生命是可以簡單的,簡單細微的心情改變,便能為自己於面對生命中任何事發生時帶來甚大的不同。

 

閱讀完這本書,如未能體悟出什麼,不像本人我到某些點時,還會衝動的含幾滴兒淚珠....沒關係....不風花雪月,至少也能學習到一些實用的英文用詞遣字!

筆者的用字難度適中,簡單中帶有哲理的敘事方式,淺顯易懂。如為延伸擴展自己的英文閱讀廣度,是一本極推薦的好選擇~~ (有心學好英文的同學,請記得購買英文版喔!!!)

 

擷取部份精彩文章內容,先賭為快……..

 

“When all this started, I asked myself, ‘Am I going to withdraw from the world, like most people do, or am I going to live?’ I decided I’m going to live-or at least try to live-the way I want, with dignity, with courage, with humor, with composure.

“There are some mornings when I cry and cry and mourn for myself. Some mornings, I’m so angry and bitter. But it doesn’t last too long. Then I get up and say, ‘I want to live…’

  “So far, I’ve been able to do it. Will I be able to continue? I don’t know. But I’m betting on myself that I will.”

 

  Morrie and Ted Koppel. They spoke about Morrie’s increasing dependency on other people. He already needed help eating and sitting and moving from place to place. What, Koppel asked, did Morrie dread the most about his show, insidious decay?

  Morrie paused. He asked if he could say this certain thing on television.

  Koppel said go ahead.

  Morrie looked straight into the eyes of the most famous interviewer in America. “Well, Ted, one day soon, someone’s gonna have to wipe my ass.”

 

  “Do you remember when I told Ted Koppel that pretty soon someone was gonna have to wipe my ass?” Morrie said.

***

**任務要求:**
請判斷以下三項陳述是否與上方文本相符,逐項回答「是」或「否」,並引用文本中具決定性的原文字句。
1. 文本作者認為書中筆者的用字難度偏高。
2. 文本作者建議有心學好英文的同學購買英文版。
3. 在摘錄的段落中,Morrie 曾詢問能否在電視上說出某件事。

**資料列清單:**
***

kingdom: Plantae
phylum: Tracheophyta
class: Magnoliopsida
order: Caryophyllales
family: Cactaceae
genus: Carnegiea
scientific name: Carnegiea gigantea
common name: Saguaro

***

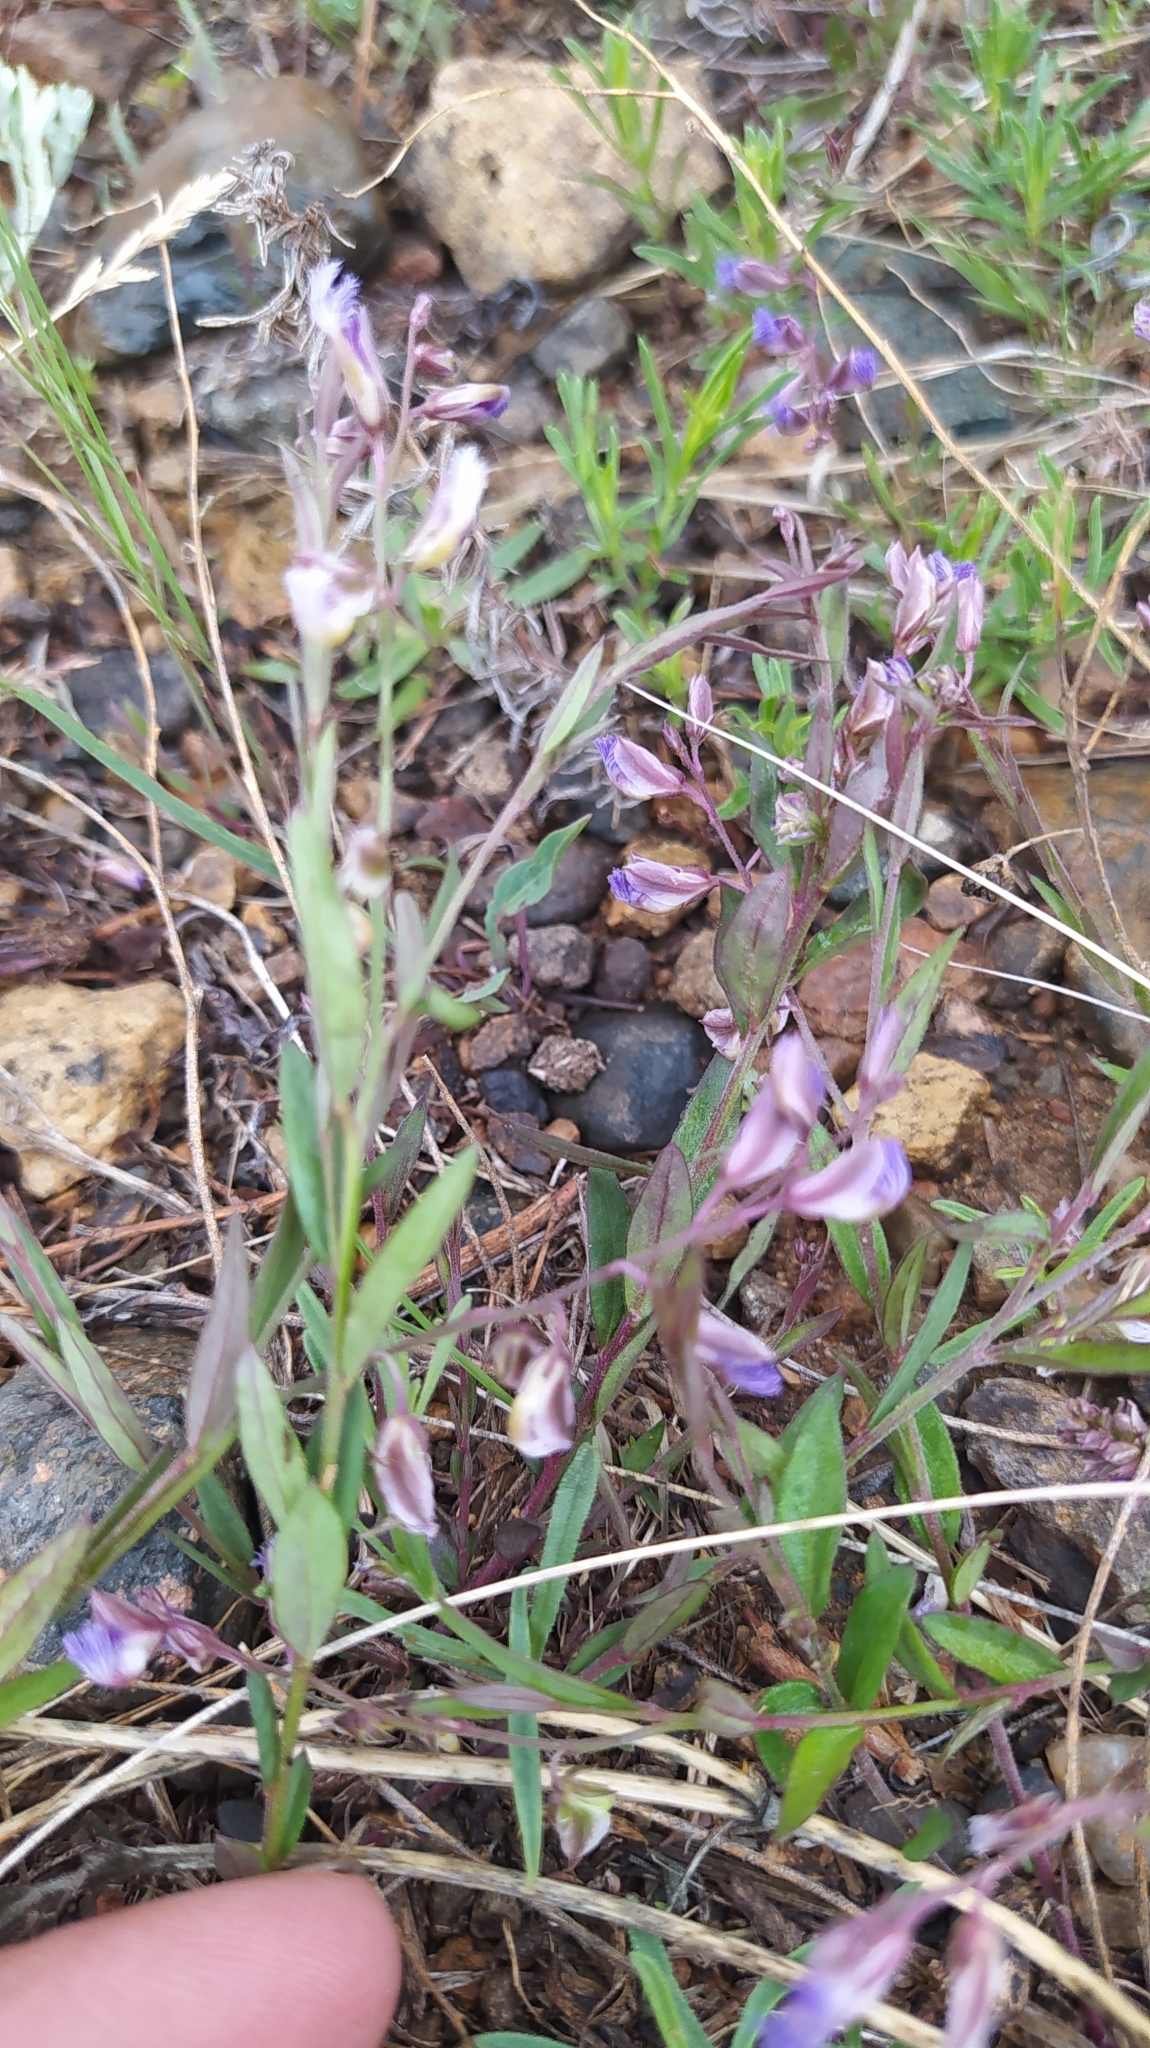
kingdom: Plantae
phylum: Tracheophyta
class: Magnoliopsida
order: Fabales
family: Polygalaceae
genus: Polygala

***

**作答結果:**
1. 否:「筆者的用字難度適中」
2. 是:「有心學好英文的同學,請記得購買英文版」
3. 是:「He asked if he could say this certain thing on television.」